Roy Rea

Personal information
- Full name: Robert Rea
- Date of birth: 28 November 1934
- Place of birth: Belfast, Northern Ireland
- Date of death: 5 April 2005 (aged 70)
- Place of death: Toronto, Canada
- Position(s): Goalkeeper

Senior career*
- Years: Team / Apps / (Gls)
- 1951–1953: Banbridge Town
- 1953–1962: Glenavon / 219 / (0)
- 1961: → Toronto Italia (loan)
- 1962–1963: Glentoran / 21 / (0)
- 1963–1966: Toronto Italia
- 1967–1970: Burnaby Villa

= Roy Rea =

Northern Irish association footballer

Robert "Roy" Rea (28 November 1934 – 5 April 2005) was a Northern Ireland international footballer who played in the Irish League as a goalkeeper with Glenavon and Glentoran. He won one 'B' cap, and four amateur caps for Northern Ireland and thirteen inter-league caps for the Irish League in the 1950s.
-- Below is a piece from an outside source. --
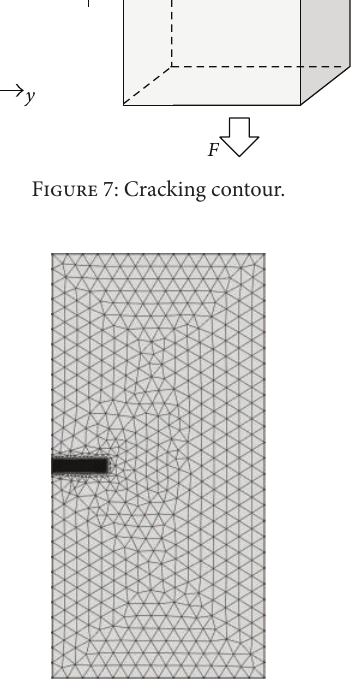
Figure 8: Fixed Eulerian mesh in preflawed bitumen model.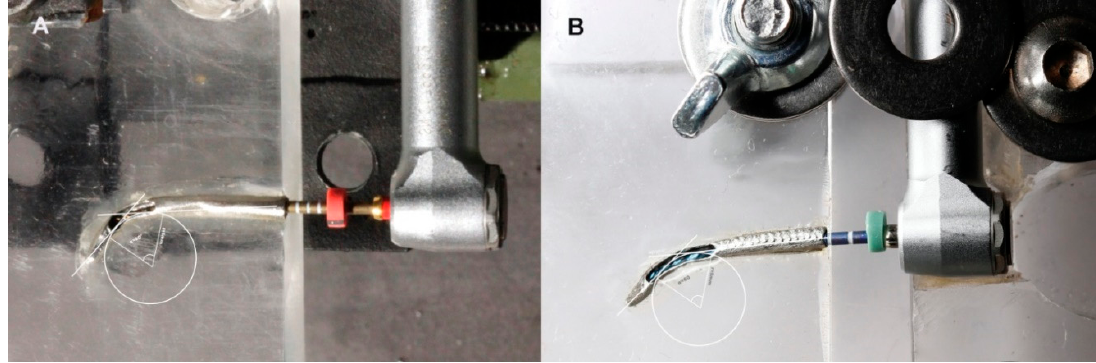
Figure 2. ( A ) ProTaper Gold (PTG) endodontic rotary file inside the 8% taper artificial root canal system and ( B ) ProFile Vortex Blue (PVB) endodontic rotary file inside the 6% taper artificial root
With Glenavon, he won the Irish League championship in 1956/57, two Irish Cups (1956/57 and 1958/59), one Gold Cup and one Ulster Cup. With Glentoran he won the Gold Cup in 1962/63; the same year in which he was named Ulster Footballer of the Year. In 1963, he played in the Eastern Canada Professional Soccer League with Toronto Italia.

Although he never won a full international cap, Rea was a member of the Northern Ireland squad at the 1958 World Cup, as the second reserve goalkeeper, but did not travel to Sweden.